Обществовед, который тратит свои силы на детальное иссле­дование мельчайших сфер индивидуальной жизнедеятельности, не уходит в своей работе от политических конфликтов и столкнове­ний. По крайней мере косвенно и в конечном счете он "принима­ет" рамки общества, в котором живет. Но никто из тех, кто пол­ностью признает интеллектуальные задачи общественной науки не может принять структуру общества как данность. На самом деле его работа в том и состоит, чтобы выявить эту структуру и изучить ее как целое. Начало этой работы и есть результат оценочного суждения. А поскольку имеется так много фальсификаций аме­риканского общества, то простое нейтральное его описание час­то воспринимается как "дикий натурализм". Конечно же, об­ществоведу не составит труда скрыть те ценности, которые он отстаивает, признает или подразумевает. Хорошо известно, что под рукой у него для этого всегда находится необъятный арсе­нал средств, поскольку значительная часть общественно-науч­ного жаргона, и в особенности социологического, возникла как результат странного манерного стремления к демонстративной неангажированности.

Каждый, кто посвящает свою жизнь изучению общества и публикации результатов этой работы, хочет он того или нет, со­знает или не сознает, уже действует морально, а часто и полити­чески значимым образом.

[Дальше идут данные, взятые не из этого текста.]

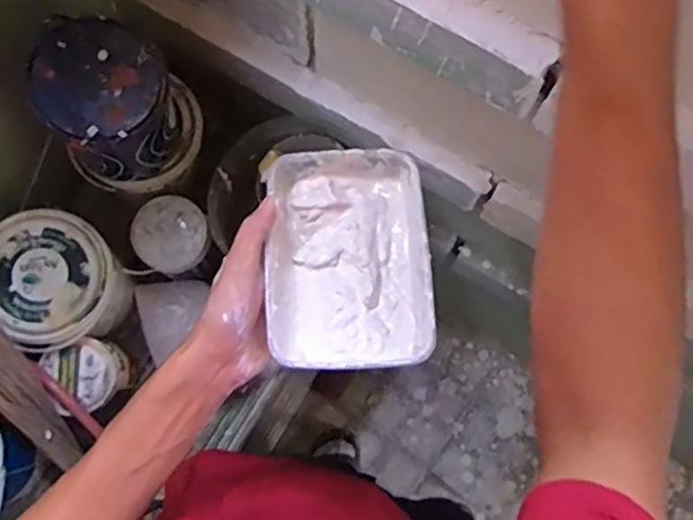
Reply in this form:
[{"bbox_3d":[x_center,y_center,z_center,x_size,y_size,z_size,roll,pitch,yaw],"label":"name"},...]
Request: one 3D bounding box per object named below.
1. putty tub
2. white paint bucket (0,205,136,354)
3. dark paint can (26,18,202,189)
[{"bbox_3d":[0.000,-0.003,0.479,0.113,0.053,0.165,-3,76,0],"label":"putty tub"},{"bbox_3d":[-0.404,0.034,0.942,0.176,0.163,0.166,0,76,1],"label":"white paint bucket"},{"bbox_3d":[-0.282,-0.181,0.834,0.144,0.218,0.146,0,76,1],"label":"dark paint can"}]

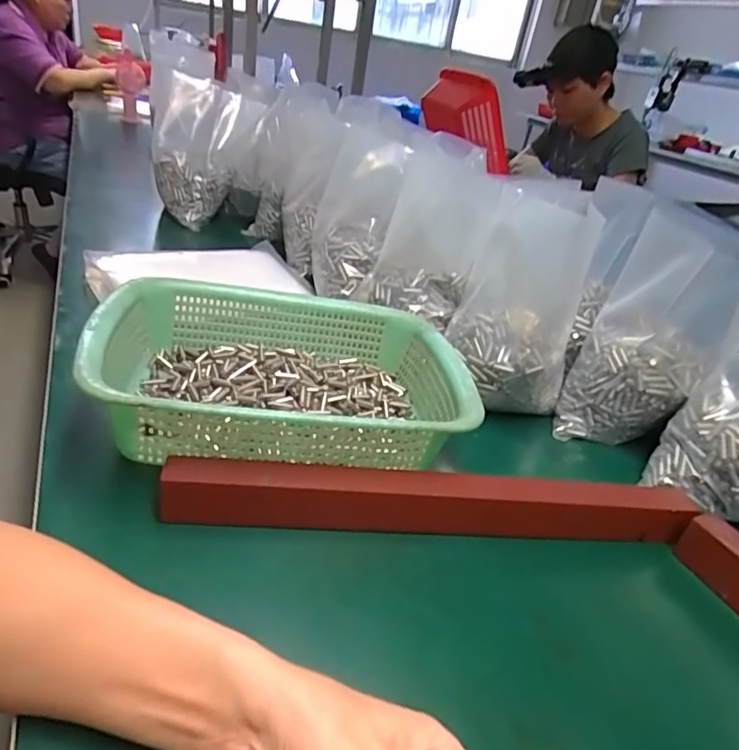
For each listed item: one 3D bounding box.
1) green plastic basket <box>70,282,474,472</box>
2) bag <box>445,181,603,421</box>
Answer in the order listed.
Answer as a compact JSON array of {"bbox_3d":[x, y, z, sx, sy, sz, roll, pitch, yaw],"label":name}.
[{"bbox_3d":[-0.070,-0.002,0.466,0.291,0.091,0.219,1,32,-16],"label":"green plastic basket"},{"bbox_3d":[0.156,-0.080,0.549,0.122,0.200,0.136,17,31,10],"label":"bag"}]

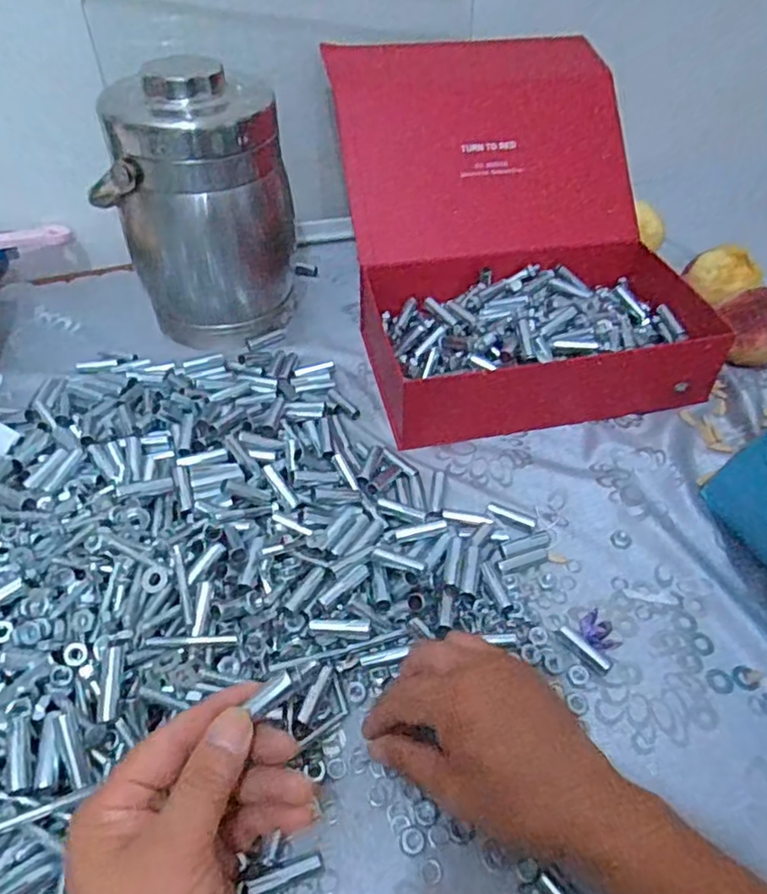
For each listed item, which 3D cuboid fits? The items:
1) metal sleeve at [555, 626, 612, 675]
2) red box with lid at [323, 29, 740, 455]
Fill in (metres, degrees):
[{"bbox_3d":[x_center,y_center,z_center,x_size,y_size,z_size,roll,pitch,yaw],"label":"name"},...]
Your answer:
[{"bbox_3d":[0.132,0.135,0.420,0.039,0.008,0.012,35,55,29],"label":"metal sleeve"},{"bbox_3d":[0.123,-0.218,0.618,0.295,0.211,0.357,-8,46,-8],"label":"red box with lid"}]

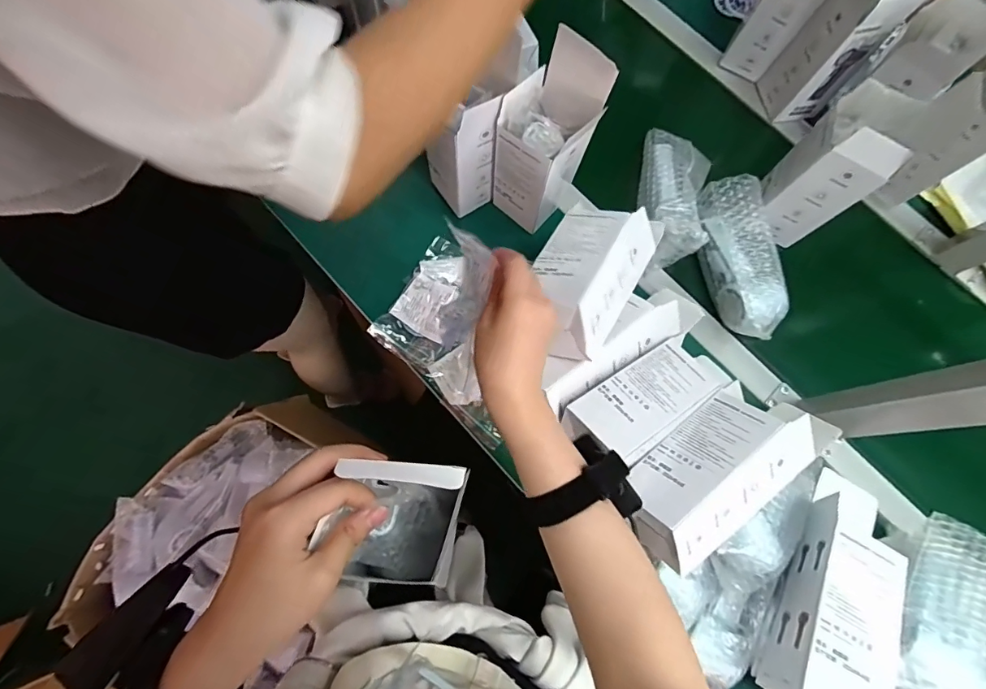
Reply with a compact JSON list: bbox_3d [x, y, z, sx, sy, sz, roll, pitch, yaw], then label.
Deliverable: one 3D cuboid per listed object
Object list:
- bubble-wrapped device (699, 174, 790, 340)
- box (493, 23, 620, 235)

Вопрос заключается в том, ясно ли он представляет себе это обстоятельство и готов ли к нему морально, или, скрывая его от себя и других, остается нравственно пассив­ным. Многие, и я бы сказал большинство обществоведов в Амери­ке, волей или неволей оказались сегодня либералами. Как и следу­ет ожидать, они больше всего боятся какой бы то ни было страст­ной убежденности. Именно этого, а не "научной объективности", на самом деле добиваются те, кто пеняет на "оценочные сужде­ния".

Преподавательскую деятельность, между прочим, я вовсе не приравниваю к сочинительству. Опубликованная книга становит­ся общественным достоянием; если автор и несет какую-то ответ­ственность перед читающей публикой, то она заключается лишь в том, чтобы сделать книгу как можно лучше, и в этом вопросе сам автор является высшим судьей. На преподавателе лежит более серьезная ответственность. В некотором смысле студенты — подне­вольные люди и зависят от преподавателя, который, опять-таки в определенном смысле, является образцом для них. Его сверхзадача состоит в том, чтобы как можно полнее показать им самодисцип­лину умственного труда. Искусство обучать есть в значительной степени искусство думать вслух и при этом ясно выражать свои мысли. В книге писатель часто пытается убедить других в резуль­татах своих размышлений; в аудитории преподаватель должен ста­раться показать другим, как человек мыслит, и в то же время продемонстрировать, какое замечательное чувство он испытывает, когда делает это хорошо. Далее, преподаватель должен, как мне кажется, ясно излагать допущения, факты, методы и выводы. Он должен ничего не утаивать, а прорабатывать материал медленно, шаг за шагом, и каждый раз давать весь набор моральных альтер­натив и только после того делать собственный выбор. Писать так было бы жуткой глупостью и неслыханным самомнением. Вот по­чему самые яркие лекторы обычно не публикуются.